Looks like I was overruled: it gathered enough of a negative score that delete votes were possible, and the community’s done so now. — SevenSidedDie ♦17 hours ago
A supermarket near where I used to live had a massive walk-in fridge, it contained the whole meat and fish departments, as well as frozen foods, beers, etc
@Rubiksmoose That allows us to avoid the blind leading the blind over a cliff. The answer was poor, and the question was also poor. It would have been nice if we (as a group) could have done a little better job of clarifying the question, and the source of confusion. As it is, the answers are long but not concise, which Hannah seems to point out as a problem in one of her comments
@KorvinStarmast agreed. Though I think it was unclear that the question was unclear. It seemed to be a simple misconception about what preparing meant. But apparently that is not what OP meant.
@KorvinStarmast I posted that as related because I had no idea what the OP was confused about (that was one of the possibilities). I still don't really know. My answer covered the option that the other answer didn't
ive got a question about teiflings, are variants legal? or are they homebrew? the only place i could find them on were the wiki and i was told not to trust the wiki so i came here to ask.
I just put in a bunch of D&D races into a markov generator and got back a few gems Hobgobgonborgelin Merforgedalken, Golk, Kherborgelingeling, Tieflinotaur, Half-elf-elflingeling Hobgobgonbor
@KorvinStarmast I see what you are trying to do, but I'm not sure your comment is what needs to be asked here.
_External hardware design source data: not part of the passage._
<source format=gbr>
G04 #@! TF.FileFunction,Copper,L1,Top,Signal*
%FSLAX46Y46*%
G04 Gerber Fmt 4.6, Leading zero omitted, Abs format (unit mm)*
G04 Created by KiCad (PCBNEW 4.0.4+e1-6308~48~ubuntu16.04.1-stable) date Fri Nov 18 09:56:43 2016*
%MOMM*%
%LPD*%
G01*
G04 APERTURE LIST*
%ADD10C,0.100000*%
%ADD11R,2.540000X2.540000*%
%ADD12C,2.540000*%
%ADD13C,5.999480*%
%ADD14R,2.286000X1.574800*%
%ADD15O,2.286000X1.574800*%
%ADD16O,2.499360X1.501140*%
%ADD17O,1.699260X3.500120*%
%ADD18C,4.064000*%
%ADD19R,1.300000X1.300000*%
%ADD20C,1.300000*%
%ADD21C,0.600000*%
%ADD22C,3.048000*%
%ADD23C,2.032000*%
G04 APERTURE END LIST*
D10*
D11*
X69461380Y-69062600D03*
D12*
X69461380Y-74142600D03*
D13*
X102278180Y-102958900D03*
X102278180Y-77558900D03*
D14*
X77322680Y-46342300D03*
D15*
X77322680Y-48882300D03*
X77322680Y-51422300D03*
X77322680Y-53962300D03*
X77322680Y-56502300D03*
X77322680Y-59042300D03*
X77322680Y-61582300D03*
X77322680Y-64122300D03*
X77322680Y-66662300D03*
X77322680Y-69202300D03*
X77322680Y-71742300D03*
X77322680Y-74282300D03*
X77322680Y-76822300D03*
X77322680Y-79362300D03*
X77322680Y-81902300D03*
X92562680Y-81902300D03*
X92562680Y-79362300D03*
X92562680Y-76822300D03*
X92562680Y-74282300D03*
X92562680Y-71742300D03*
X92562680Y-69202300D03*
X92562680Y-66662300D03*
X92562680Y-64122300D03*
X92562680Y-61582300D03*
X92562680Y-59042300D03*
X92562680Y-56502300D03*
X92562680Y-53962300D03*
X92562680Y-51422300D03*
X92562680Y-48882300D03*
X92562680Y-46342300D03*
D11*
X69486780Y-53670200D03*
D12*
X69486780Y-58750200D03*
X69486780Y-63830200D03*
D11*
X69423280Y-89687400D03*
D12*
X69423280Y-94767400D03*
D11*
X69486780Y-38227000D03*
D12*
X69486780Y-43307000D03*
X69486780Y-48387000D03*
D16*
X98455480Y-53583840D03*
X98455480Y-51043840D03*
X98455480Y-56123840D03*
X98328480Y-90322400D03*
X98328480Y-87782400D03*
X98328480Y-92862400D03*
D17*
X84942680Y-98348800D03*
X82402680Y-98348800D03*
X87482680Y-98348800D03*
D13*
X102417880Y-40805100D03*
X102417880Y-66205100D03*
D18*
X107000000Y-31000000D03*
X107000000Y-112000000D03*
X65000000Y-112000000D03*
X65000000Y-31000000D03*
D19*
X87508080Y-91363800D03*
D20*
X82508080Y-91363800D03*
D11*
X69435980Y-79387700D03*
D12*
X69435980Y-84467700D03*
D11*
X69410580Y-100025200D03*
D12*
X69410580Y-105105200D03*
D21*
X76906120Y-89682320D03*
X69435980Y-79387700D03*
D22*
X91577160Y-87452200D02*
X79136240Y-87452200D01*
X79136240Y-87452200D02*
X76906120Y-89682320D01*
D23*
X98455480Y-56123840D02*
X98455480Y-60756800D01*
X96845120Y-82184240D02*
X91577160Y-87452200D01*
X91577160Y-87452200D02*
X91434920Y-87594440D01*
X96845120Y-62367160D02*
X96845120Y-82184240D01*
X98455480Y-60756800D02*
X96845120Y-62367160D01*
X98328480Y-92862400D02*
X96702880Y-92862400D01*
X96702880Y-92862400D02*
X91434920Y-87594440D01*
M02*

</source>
We need to clarify what her confusion point is IMO before anything else.
Assuming you mean D&D 5e, they are legal, but variants need to be cleared with your DM. I think Adventurer's League games ("official" D&D) don't allow anything that gives flying at level 1, so the wings variant would be off the table.
@Khaos basically there's several thousand RPGs, we actively service hundreds on this site, and there's several dozen we'll regularly talk about here. and there's a lot of different editions and play environments for D&D. :)
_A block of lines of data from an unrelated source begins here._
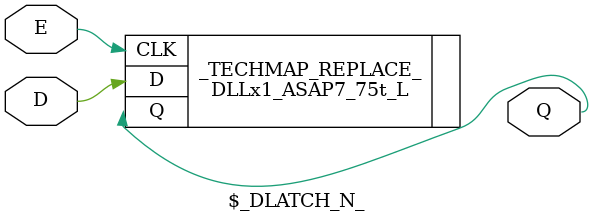
<source format=v>
module $_DLATCH_P_(input E, input D, output Q);
    DHLx1_ASAP7_75t_L _TECHMAP_REPLACE_ (
        .D(D),
        .CLK(E),
        .Q(Q)
        );
endmodule

module $_DLATCH_N_(input E, input D, output Q);
    DLLx1_ASAP7_75t_L _TECHMAP_REPLACE_ (
        .D(D),
        .CLK(E),
        .Q(Q)
        );
endmodule

</source>
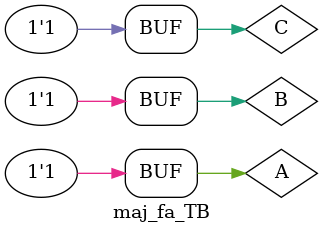
<source format=v>
module maj_3(out,a,b,c);
  input a,b,c;
  output out;
  assign out=(a&b)|(a&c)|(b&c);
endmodule

module maj_5(out,a,b,c,d,e);
  input a,b,c,d,e;
  output out;
  assign out = (a&b&c)|(a&b&d)|(a&b&e)|(a&c&d)|(a&c&e)|(a&d&e)|(b&c&d)|(b&c&e)|(b&d&e)|(c&d&e);
endmodule

module maj_fa(sum,cout,a,b,c);
  input a,b,c;
  output sum,cout;
  wire x,y,z;
  maj_3 m3(cout,a,b,c);
  assign x=~cout;
  assign y=~cout;
  maj_5 m5(sum,a,b,c,x,y);
endmodule

module maj_fa_TB();
  reg A,B,C;
  wire SUM,COUT;
  
  maj_fa maj1(.sum(SUM),.cout(COUT),.a(A),.b(B),.c(C));
  initial
    begin
        A=1'b0;B=1'b0;C=1'b0;
        #1000;
        A=1'b0;B=1'b0;C=1'b1;
        #1000;
        A=1'b0;B=1'b1;C=1'b0;
        #1000;
        A=1'b0;B=1'b1;C=1'b1;
        #1000;
        A=1'b1;B=1'b0;C=1'b0;
        #1000;
        A=1'b1;B=1'b0;C=1'b1;
        #1000;
        A=1'b1;B=1'b1;C=1'b0;
        #1000;
        A=1'b1;B=1'b1;C=1'b1;
        #1000;
      end
endmodule
        
        
</source>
I was under the impression that accepted answers could not be deleted (except by diamond mods). However, on RPG.SE we had a question in which it seems like the answer was deleted by the community after it had been accepted.
Neither the FAQ on deleting answers nor the CW on deleting detail this. ...
@KorvinStarmast Agreed. Though I think that OP just wants an answer to how many spells they can prepare but doesn't want or care to correct their misunderstanding about how preparation works. That is how I am reading it now.